Das Bundeskindergeldgesetz (BKGG) ist vorrangig auf Personen anwendbar, die in Deutschland nicht unbeschränkt einkommensteuerpflichtig sind oder keine inländischen Einkünfte im Sinne des Einkommensteuergesetzes haben. Für Steuerpflichtige, die in Deutschland unbeschränkt einkommensteuerpflichtig sind, richtet sich der Kindergeldanspruch grundsätzlich nach den § 62 ff. EStG. Das BKGG enthält insoweit eine Auffangregelung für Personen, die keinen Anspruch nach dem EStG geltend machen können, etwa für Sozialleistungsbezieher oder Personen ohne ausreichende Steuerpflicht in Deutschland. Beide Regelungsbereiche sehen vergleichbare Anspruchsvoraussetzungen und Einkommensgrenzen vor, erlauben jedoch grundsätzlich keinen zeitgleichen Bezug von Kindergeld aus beiden Systemen. Eine genaue rechtliche Prüfung der Anspruchsgrundlage ist notwendig, um die Abgrenzung beider Gesetze in der praktischen Anwendung sicherzustellen.
Welche rechtlichen Besonderheiten bestehen für ausländische Staatsangehörige beim Bezug von Kindergeld nach dem BKGG?

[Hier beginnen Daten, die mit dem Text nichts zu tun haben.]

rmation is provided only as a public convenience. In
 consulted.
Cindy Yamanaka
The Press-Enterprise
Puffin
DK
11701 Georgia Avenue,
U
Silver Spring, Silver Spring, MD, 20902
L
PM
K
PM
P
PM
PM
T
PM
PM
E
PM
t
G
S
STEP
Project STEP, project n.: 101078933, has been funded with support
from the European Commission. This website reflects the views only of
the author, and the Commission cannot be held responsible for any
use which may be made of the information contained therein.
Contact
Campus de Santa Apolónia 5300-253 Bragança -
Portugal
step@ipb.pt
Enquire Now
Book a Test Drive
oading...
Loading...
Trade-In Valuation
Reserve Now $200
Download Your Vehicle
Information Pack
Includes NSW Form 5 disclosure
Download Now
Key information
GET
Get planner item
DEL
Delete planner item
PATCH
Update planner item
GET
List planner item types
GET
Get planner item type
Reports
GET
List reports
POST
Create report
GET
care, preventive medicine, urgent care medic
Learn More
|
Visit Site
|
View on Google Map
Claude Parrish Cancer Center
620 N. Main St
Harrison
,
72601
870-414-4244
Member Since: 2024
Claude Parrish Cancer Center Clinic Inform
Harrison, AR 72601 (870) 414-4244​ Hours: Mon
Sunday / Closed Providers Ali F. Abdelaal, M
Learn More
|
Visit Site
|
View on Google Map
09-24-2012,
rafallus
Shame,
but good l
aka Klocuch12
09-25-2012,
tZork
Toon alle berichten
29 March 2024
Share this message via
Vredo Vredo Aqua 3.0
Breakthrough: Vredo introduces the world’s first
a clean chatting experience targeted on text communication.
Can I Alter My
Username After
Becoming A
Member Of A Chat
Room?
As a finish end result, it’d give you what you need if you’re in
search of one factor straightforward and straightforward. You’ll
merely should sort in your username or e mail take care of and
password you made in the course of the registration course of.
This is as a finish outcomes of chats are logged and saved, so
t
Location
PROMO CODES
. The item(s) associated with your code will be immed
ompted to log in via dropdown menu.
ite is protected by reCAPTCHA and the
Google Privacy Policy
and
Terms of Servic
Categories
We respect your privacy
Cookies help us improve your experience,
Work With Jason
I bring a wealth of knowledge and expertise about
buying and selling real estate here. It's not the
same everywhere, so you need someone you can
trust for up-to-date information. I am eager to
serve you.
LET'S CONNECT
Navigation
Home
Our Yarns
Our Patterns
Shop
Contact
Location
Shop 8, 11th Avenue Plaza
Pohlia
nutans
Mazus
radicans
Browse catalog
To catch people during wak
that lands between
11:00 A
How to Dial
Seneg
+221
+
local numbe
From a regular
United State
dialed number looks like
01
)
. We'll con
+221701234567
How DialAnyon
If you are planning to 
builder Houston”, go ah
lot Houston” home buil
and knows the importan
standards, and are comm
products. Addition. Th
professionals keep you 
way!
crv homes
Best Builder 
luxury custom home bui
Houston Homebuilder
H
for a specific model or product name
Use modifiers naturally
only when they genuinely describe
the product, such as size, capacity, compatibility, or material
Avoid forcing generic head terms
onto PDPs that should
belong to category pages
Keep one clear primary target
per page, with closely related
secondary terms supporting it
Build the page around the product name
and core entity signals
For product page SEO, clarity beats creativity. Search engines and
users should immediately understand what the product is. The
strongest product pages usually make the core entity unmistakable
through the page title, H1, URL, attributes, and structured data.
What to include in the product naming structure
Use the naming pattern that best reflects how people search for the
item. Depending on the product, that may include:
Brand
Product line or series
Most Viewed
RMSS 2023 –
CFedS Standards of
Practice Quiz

Ausländische Staatsangehörige sind nach dem Bundeskindergeldgesetz grundsätzlich dann anspruchsberechtigt, wenn sie sich rechtmäßig, gewöhnlich und längerfristig in Deutschland aufhalten und über einen Aufenthaltstitel verfügen, der sie zur Erwerbstätigkeit berechtigt. Maßgeblich ist dabei § 1 Abs. 3 BKGG i. V. m. § 62 EStG, wonach bestimmte Gruppen von Ausländern vom Kindergeldbezug ausgeschlossen werden können – etwa Geduldete oder vollziehbar Ausreisepflichtige. Für Angehörige eines EU- oder EWR-Staates sowie der Schweiz gelten die Bestimmungen zur Freizügigkeit, sodass für sie grundsätzlich ein Anspruch nach denselben Voraussetzungen wie für deutsche Staatsangehörige besteht. Bei Drittstaatsangehörigen muss regelmäßig eine Prüfung erfolgen, ob ein entsprechender Aufenthaltstitel, beispielsweise eine Niederlassungserlaubnis oder eine Blaue Karte EU, vorliegt und die Beschäftigungserlaubnis nicht lediglich auf einen bestimmten Zweck begrenzt ist. Zudem sind im Rahmen der europäischen Koordinierung überstaatlicher Leistungen Besonderheiten zu beachten, etwa im Falle grenzüberschreitender Sachverhalte oder bei parallelem Bezug von Familienleistungen im Ausland.